Growing with green alkanet (whose blue flower is also edible but is in heavy demand from our pollinators and so left for them to enjoy)
With developing seed pods and a visiting mining bee
Male orange tip resting on a garlic mustard flower head
Female large red damselfly on a garlic mustard leaf

In this case, I’m exploiting it for the mild garlic-with-a-hint-of-mustard taste of its leaves in a super simple, plant-based pesto recipe, served on our old Umbro-Tuscan handmade pasta favourite with seasonal Norfolk asparagus.

Pici, or bringoli

Or ‘pinci’, ‘lombrichelli viterbesi’, ‘pisciarelli’, ‘torcolacci’, ‘filarelli’, ‘lilleri laziali’, ‘ceriole’,  ‘stringoli’, ‘raguzzi’…depending which town you’re in. They’re possibly most widely known as ‘pici’ due to Tuscany’s popularity with tourists. However, in Anghiari, near the region’s northwestern border with Umbria , and Lisciano Niccone, our own little corner of the latter, these irregular handmade noodles are celebrated as ‘bringoli’. A summer sagra (food festival) is organised to consume them communally with various sauces (duck, goose, wild boar and summer truffle among the most popular) in each place.

Surely the simplest and easiest of pasta creations, and classic cucina povera, they require only flour, water and a little salt. Variations include the addition of olive oil, substitution of shredded spinach for water, and the bourgeois use of eggs. Below, I present a minimalist version using a mix of 00 and semolina flour, but bog standard white bread stock will do.

There are a number of instructional videos available online but, basically, you add water to the flour until it just comes together, knead the dough moderately hard until it becomes smooth and plasticine-like and then leave it in cling film, or under a damp cloth, for at least half an hour to rest without drying. It’s then rolled out until around 1cm thick, cut into strips and hand-rolled without flour into long, irregularly shaped lengths. This variation in width is a feature of the hand-rolling process and to be embraced — if you see bumpy bringoli or pitted pici, they haven’t been produced by a machine; rejoice.

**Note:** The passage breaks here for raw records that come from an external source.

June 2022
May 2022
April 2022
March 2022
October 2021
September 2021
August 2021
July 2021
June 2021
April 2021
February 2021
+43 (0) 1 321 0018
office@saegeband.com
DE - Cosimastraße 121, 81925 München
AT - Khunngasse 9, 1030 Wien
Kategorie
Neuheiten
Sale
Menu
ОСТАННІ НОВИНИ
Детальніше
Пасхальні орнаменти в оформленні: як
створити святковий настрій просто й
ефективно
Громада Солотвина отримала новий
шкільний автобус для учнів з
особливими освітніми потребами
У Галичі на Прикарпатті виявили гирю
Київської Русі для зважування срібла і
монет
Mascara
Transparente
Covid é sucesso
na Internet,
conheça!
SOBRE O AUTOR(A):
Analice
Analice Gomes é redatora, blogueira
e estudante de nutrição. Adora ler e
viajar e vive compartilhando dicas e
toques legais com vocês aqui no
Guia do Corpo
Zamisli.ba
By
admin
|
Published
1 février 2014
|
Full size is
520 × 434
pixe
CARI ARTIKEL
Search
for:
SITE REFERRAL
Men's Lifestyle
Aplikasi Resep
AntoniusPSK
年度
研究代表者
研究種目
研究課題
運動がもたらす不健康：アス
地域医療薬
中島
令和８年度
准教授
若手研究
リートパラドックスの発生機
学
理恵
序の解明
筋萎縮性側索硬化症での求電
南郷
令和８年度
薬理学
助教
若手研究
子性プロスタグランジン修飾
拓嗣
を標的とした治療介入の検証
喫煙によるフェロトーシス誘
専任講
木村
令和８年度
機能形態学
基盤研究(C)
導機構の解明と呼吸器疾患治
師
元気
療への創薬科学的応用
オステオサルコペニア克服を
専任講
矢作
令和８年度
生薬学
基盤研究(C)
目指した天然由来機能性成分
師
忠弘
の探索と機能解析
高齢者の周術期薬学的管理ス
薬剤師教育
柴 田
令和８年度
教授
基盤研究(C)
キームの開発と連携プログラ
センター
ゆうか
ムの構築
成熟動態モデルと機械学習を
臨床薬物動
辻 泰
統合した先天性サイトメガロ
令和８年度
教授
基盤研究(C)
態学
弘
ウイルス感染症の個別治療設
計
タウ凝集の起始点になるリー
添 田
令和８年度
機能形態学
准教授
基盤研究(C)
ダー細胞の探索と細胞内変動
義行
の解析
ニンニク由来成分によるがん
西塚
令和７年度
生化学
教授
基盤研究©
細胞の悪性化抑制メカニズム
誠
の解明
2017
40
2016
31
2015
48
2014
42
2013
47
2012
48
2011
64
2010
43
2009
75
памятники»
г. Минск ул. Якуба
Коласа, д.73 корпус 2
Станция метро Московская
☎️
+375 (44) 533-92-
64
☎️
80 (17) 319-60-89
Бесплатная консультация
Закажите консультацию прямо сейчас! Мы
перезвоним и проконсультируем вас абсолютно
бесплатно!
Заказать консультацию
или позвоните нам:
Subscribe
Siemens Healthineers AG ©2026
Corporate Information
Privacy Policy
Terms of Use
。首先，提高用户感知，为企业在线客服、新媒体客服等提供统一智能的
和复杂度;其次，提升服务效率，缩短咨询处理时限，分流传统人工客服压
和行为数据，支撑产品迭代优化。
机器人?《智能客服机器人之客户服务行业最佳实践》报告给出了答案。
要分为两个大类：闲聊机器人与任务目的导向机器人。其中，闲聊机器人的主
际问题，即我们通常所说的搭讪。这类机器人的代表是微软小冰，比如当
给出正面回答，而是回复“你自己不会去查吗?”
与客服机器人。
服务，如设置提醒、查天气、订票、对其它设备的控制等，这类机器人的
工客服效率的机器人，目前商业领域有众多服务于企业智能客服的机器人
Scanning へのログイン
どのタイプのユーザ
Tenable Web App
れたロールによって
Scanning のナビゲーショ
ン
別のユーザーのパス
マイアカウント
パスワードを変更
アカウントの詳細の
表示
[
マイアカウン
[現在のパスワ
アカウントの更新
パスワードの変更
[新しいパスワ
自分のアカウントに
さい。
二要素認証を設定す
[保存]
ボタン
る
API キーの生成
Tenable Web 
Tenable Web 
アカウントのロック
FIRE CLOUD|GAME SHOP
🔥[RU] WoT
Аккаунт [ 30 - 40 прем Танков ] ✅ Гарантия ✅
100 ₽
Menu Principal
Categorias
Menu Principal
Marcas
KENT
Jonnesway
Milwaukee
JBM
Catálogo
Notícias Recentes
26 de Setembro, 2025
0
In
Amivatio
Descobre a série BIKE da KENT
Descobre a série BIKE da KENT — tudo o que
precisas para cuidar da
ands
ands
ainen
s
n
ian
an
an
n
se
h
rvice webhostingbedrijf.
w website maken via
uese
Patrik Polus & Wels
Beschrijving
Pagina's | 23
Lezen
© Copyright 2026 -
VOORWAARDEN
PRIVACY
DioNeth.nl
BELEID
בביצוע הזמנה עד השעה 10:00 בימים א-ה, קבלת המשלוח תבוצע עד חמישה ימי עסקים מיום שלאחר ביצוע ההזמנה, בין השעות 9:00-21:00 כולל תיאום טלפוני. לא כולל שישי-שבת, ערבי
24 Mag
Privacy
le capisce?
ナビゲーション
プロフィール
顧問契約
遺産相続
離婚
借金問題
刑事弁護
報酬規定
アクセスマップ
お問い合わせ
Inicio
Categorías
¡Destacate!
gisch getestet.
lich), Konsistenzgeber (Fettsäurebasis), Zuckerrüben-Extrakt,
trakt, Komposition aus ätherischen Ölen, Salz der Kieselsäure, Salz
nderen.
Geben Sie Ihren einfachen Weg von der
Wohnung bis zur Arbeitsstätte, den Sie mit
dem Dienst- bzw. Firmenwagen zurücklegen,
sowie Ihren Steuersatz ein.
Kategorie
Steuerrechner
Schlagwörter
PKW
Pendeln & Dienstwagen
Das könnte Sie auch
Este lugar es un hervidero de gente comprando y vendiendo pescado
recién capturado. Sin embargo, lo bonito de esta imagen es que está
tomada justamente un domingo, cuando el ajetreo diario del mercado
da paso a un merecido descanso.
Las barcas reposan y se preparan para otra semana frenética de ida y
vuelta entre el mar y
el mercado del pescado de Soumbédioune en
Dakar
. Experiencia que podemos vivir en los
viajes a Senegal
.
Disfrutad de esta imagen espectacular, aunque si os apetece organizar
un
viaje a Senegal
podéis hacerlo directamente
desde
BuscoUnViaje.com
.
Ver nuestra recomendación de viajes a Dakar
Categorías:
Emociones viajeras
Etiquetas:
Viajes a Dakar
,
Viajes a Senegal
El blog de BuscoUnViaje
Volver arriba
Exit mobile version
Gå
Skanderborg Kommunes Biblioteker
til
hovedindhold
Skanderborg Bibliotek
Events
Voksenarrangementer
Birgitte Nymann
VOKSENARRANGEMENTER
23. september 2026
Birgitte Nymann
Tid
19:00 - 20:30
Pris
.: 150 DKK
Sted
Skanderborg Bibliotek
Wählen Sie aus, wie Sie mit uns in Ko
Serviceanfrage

Recipe — pici with garlic mustard pesto and asparagus

Serves 2

  • 3 cups washed young garlic mustard leaves with smaller ones to garnish
  • 1 cup walnuts (or, if you’re feeling flush, pine nuts)
  • Olive oil (enough to achieve the preferred consistency)
  • Salt, pepper and nutritional yeast to taste (can use Italian hard cheese such as parmesan, grana padano or pecorino if desired)
  • Asparagus spears, prepared
  • 125g 00 flour and 75g semolina flour and a little salt
  • Additional semolina flour and/or coarse ground semolina to prevent the pasta sticking to itself

You can add additional garlic if you wish but, as the name implies, the plant has a delicious, mellow garlic taste that I feel would be overpowered by adding a raw bulb.

While the pasta dough is resting (see above), blend or crush together the pesto ingredients to the required taste and consistency.

Steam, blanch or char the asparagus and cook the pasta in a large pan of salted water until al dente. Drain and toss in a generous serving of pesto. Add the chopped asparagus and garnish with the small garlic mustard leaves.